RECORDS FOR THE TASK:
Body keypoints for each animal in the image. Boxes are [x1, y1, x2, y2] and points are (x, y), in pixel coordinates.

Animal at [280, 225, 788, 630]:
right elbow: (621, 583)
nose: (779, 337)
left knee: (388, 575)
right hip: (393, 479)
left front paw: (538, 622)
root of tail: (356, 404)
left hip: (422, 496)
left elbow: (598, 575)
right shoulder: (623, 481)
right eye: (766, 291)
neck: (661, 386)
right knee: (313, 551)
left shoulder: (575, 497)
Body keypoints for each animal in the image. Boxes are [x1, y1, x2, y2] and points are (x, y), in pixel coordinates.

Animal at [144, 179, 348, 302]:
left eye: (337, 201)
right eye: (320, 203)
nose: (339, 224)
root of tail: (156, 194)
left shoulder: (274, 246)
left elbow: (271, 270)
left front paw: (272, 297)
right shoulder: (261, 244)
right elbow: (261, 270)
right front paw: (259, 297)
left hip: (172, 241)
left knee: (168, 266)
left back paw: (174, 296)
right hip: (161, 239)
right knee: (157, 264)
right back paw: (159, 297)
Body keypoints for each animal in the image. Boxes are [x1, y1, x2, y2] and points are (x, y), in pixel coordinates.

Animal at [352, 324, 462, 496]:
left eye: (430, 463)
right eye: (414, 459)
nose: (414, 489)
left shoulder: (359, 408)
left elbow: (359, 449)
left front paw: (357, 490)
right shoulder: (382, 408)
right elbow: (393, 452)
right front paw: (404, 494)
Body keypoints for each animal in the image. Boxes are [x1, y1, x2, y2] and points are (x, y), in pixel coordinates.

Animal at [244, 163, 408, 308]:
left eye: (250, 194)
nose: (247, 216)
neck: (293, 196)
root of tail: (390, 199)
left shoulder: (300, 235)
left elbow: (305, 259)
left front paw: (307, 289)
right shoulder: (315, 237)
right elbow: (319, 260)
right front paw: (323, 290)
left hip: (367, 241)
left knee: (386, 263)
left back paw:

PROBLEM DESCRIPTION: Give back the material above in its entirety, with every word intact.

WRITTEN SOLUTION:
Body keypoints for each animal in the image. Boxes are [x1, y1, x2, y2] and points are (x, y), in pixel coordinates.

Animal at [280, 225, 788, 630]:
right elbow: (621, 583)
nose: (779, 337)
left knee: (388, 575)
right hip: (393, 479)
left front paw: (538, 622)
root of tail: (356, 404)
left hip: (422, 496)
left elbow: (598, 575)
right shoulder: (623, 481)
right eye: (766, 291)
neck: (661, 386)
right knee: (313, 551)
left shoulder: (575, 497)
Body keypoints for each animal in the image. Boxes are [x1, y1, x2, y2] and points are (x, y), in pixel coordinates.

Animal at [144, 179, 348, 302]:
left eye: (337, 201)
right eye: (320, 203)
nose: (339, 224)
root of tail: (156, 194)
left shoulder: (274, 246)
left elbow: (271, 270)
left front paw: (272, 297)
right shoulder: (261, 244)
right elbow: (261, 270)
right front paw: (259, 297)
left hip: (172, 241)
left knee: (168, 266)
left back paw: (174, 296)
right hip: (161, 239)
right knee: (157, 264)
right back paw: (159, 297)
Body keypoints for each animal in the image. Boxes are [x1, y1, x2, y2] and points are (x, y), in pixel coordinates.

Animal at [352, 324, 462, 496]:
left eye: (430, 463)
right eye: (414, 459)
nose: (414, 489)
left shoulder: (359, 408)
left elbow: (359, 449)
left front paw: (357, 490)
right shoulder: (382, 408)
right elbow: (393, 452)
right front paw: (404, 494)
Body keypoints for each animal in the image. Boxes are [x1, y1, x2, y2] and points are (x, y), in pixel coordinates.

Animal at [244, 163, 408, 308]:
left eye: (250, 194)
nose: (247, 216)
neck: (293, 196)
root of tail: (390, 199)
left shoulder: (300, 235)
left elbow: (305, 259)
left front paw: (307, 289)
right shoulder: (315, 237)
right elbow: (319, 260)
right front paw: (323, 290)
left hip: (367, 241)
left knee: (386, 263)
left back paw:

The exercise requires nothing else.